→ **Exercise goal**
Of the material below, only the lines from the line containing "UPWEMC111 | A | 5 | |" down to the line containing "UPWEMC101 | A | 5 | |" belong in the answer, written out exactly.
Data for processing section start
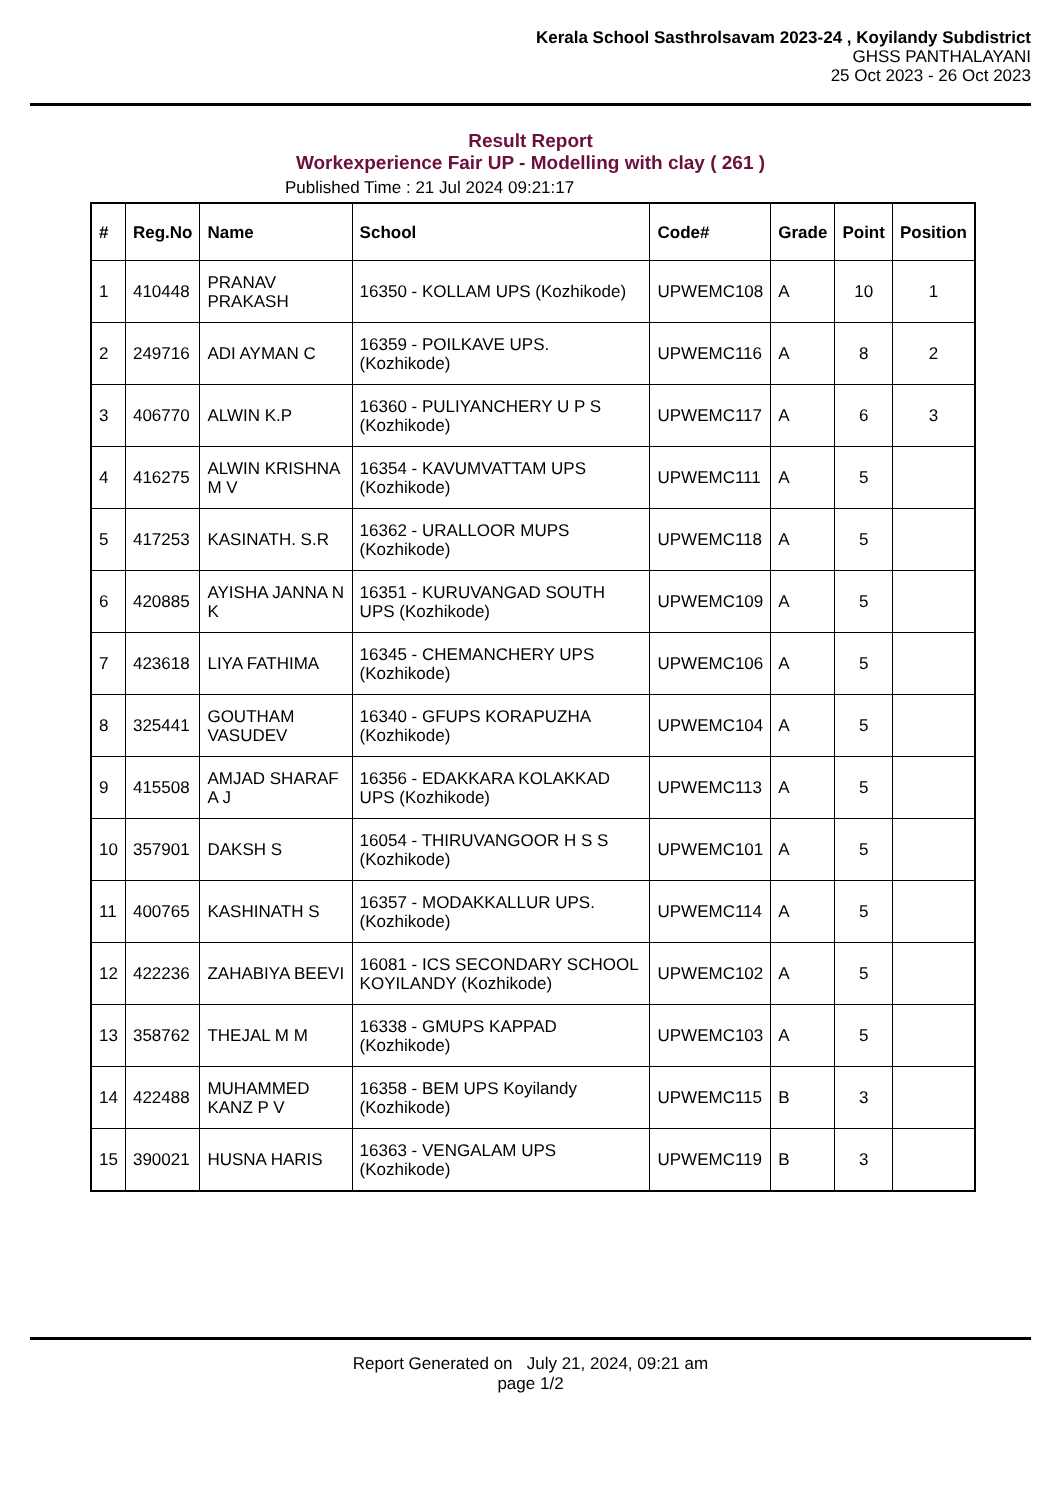Kerala School Sasthrolsavam 2023-24 , Koyilandy Subdistrict
GHSS PANTHALAYANI
25 Oct 2023 - 26 Oct 2023
Result Report
Workexperience Fair UP - Modelling with clay ( 261 )
Published Time : 21 Jul 2024 09:21:17
| # | Reg.No | Name | School | Code# | Grade | Point | Position |
| --- | --- | --- | --- | --- | --- | --- | --- |
| 1 | 410448 | PRANAV PRAKASH | 16350 - KOLLAM UPS (Kozhikode) | UPWEMC108 | A | 10 | 1 |
| 2 | 249716 | ADI AYMAN C | 16359 - POILKAVE UPS. (Kozhikode) | UPWEMC116 | A | 8 | 2 |
| 3 | 406770 | ALWIN K.P | 16360 - PULIYANCHERY U P S (Kozhikode) | UPWEMC117 | A | 6 | 3 |
| 4 | 416275 | ALWIN KRISHNA M V | 16354 - KAVUMVATTAM UPS (Kozhikode) | UPWEMC111 | A | 5 | |
| 5 | 417253 | KASINATH. S.R | 16362 - URALLOOR MUPS (Kozhikode) | UPWEMC118 | A | 5 | |
| 6 | 420885 | AYISHA JANNA N K | 16351 - KURUVANGAD SOUTH UPS (Kozhikode) | UPWEMC109 | A | 5 | |
| 7 | 423618 | LIYA FATHIMA | 16345 - CHEMANCHERY UPS (Kozhikode) | UPWEMC106 | A | 5 | |
| 8 | 325441 | GOUTHAM VASUDEV | 16340 - GFUPS KORAPUZHA (Kozhikode) | UPWEMC104 | A | 5 | |
| 9 | 415508 | AMJAD SHARAF A J | 16356 - EDAKKARA KOLAKKAD UPS (Kozhikode) | UPWEMC113 | A | 5 | |
| 10 | 357901 | DAKSH S | 16054 - THIRUVANGOOR H S S (Kozhikode) | UPWEMC101 | A | 5 | |
| 11 | 400765 | KASHINATH S | 16357 - MODAKKALLUR UPS. (Kozhikode) | UPWEMC114 | A | 5 | |
| 12 | 422236 | ZAHABIYA BEEVI | 16081 - ICS SECONDARY SCHOOL KOYILANDY (Kozhikode) | UPWEMC102 | A | 5 | |
| 13 | 358762 | THEJAL M M | 16338 - GMUPS KAPPAD (Kozhikode) | UPWEMC103 | A | 5 | |
| 14 | 422488 | MUHAMMED KANZ P V | 16358 - BEM UPS Koyilandy (Kozhikode) | UPWEMC115 | B | 3 | |
| 15 | 390021 | HUSNA HARIS | 16363 - VENGALAM UPS (Kozhikode) | UPWEMC119 | B | 3 | |
Report Generated on July 21, 2024, 09:21 am
page 1/2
Data for processing section end
→ **Answer to this task**
| 4 | 416275 | ALWIN KRISHNA M V | 16354 - KAVUMVATTAM UPS (Kozhikode) | UPWEMC111 | A | 5 | |
| 5 | 417253 | KASINATH. S.R | 16362 - URALLOOR MUPS (Kozhikode) | UPWEMC118 | A | 5 | |
| 6 | 420885 | AYISHA JANNA N K | 16351 - KURUVANGAD SOUTH UPS (Kozhikode) | UPWEMC109 | A | 5 | |
| 7 | 423618 | LIYA FATHIMA | 16345 - CHEMANCHERY UPS (Kozhikode) | UPWEMC106 | A | 5 | |
| 8 | 325441 | GOUTHAM VASUDEV | 16340 - GFUPS KORAPUZHA (Kozhikode) | UPWEMC104 | A | 5 | |
| 9 | 415508 | AMJAD SHARAF A J | 16356 - EDAKKARA KOLAKKAD UPS (Kozhikode) | UPWEMC113 | A | 5 | |
| 10 | 357901 | DAKSH S | 16054 - THIRUVANGOOR H S S (Kozhikode) | UPWEMC101 | A | 5 | |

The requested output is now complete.